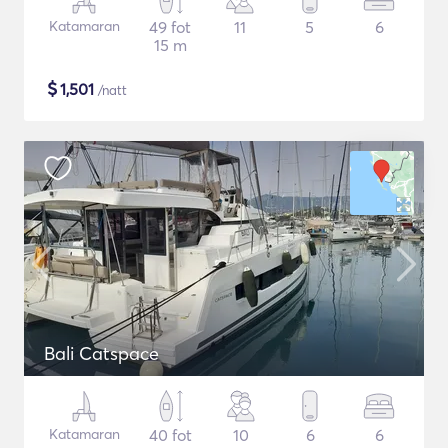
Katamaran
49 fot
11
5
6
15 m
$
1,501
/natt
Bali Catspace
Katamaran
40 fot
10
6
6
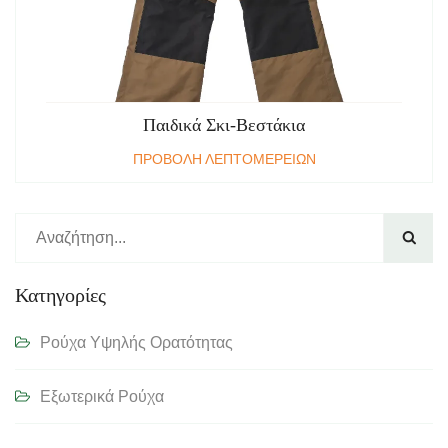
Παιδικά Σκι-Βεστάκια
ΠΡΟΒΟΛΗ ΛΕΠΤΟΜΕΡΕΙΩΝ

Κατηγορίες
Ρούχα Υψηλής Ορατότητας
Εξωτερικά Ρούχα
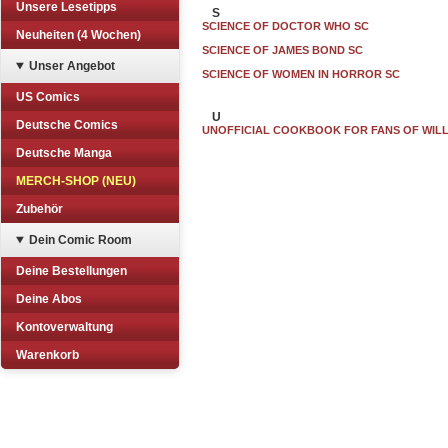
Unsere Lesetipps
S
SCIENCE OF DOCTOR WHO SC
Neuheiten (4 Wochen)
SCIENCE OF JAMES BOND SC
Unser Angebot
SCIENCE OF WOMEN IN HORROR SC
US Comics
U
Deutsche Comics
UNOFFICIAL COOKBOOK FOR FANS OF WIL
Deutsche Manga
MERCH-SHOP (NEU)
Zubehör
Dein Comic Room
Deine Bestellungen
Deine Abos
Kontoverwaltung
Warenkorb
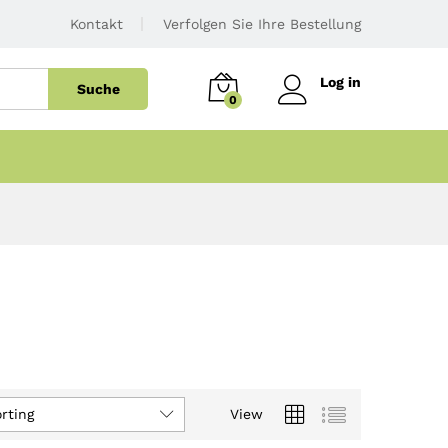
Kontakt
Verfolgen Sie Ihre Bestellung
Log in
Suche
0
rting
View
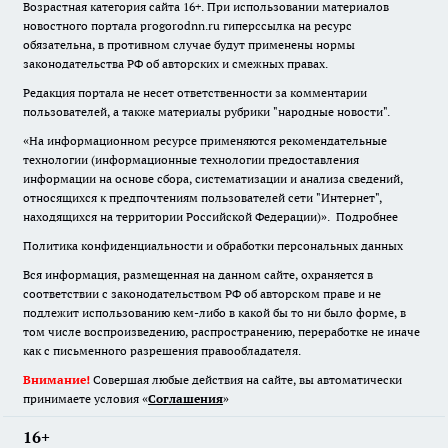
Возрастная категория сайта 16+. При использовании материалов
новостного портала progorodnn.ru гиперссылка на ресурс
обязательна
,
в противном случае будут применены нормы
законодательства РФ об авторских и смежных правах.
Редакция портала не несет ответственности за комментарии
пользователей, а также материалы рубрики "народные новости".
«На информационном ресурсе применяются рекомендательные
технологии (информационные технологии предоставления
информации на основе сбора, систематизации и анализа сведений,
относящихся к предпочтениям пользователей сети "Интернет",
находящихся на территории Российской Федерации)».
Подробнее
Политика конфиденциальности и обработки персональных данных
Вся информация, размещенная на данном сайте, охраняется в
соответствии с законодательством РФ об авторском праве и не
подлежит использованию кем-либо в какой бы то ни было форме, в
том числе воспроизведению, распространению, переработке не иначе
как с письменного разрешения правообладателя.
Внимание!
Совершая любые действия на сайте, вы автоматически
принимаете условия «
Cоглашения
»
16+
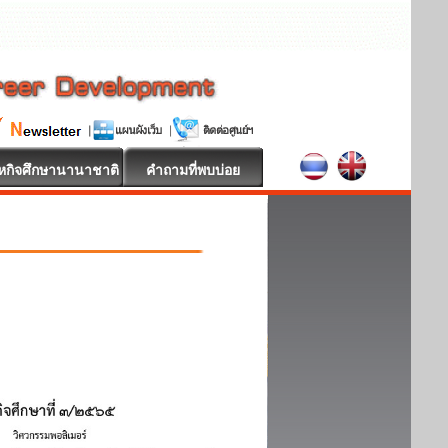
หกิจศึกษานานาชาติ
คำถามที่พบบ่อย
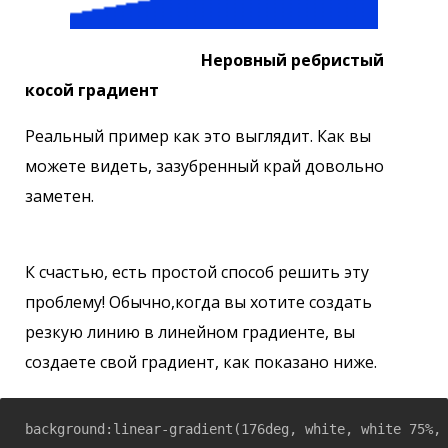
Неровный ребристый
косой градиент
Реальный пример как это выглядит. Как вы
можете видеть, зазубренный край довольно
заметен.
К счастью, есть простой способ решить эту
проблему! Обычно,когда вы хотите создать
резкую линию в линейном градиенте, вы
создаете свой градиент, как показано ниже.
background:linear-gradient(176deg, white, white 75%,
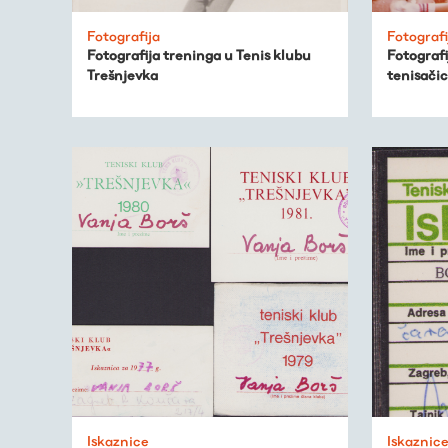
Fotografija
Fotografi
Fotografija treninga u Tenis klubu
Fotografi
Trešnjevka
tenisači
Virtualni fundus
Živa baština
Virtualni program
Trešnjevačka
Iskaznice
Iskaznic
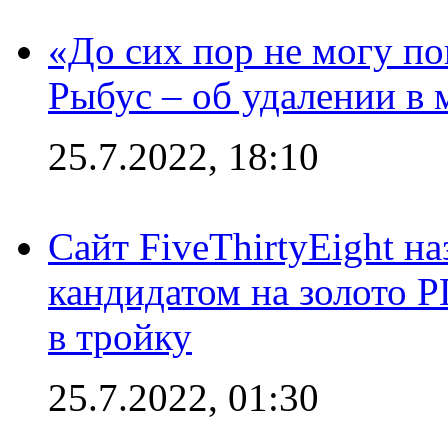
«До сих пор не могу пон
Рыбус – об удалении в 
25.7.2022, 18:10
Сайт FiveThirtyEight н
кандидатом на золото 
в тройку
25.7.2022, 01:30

▸ TASK STATEMENT
Your answer must be the lines from the one holding "проблему! Обычно,когда вы хотите создать" through the final line of the records above, exactly as written and without any pictures.

▸ OUTPUT FOR THIS EXERCISE
проблему! Обычно,когда вы хотите создать
резкую линию в линейном градиенте, вы
создаете свой градиент, как показано ниже.
background:linear-gradient(176deg, white, white 75%,
Fotografija
Fotografi
Fotografija treninga u Tenis klubu
Fotografi
Trešnjevka
tenisači
Virtualni fundus
Živa baština
Virtualni program
Trešnjevačka
Iskaznice
Iskaznic
«До сих пор не могу пон
Рыбус – об удалении в 
25.7.2022, 18:10
Сайт FiveThirtyEight н
кандидатом на золото 
в тройку
25.7.2022, 01:30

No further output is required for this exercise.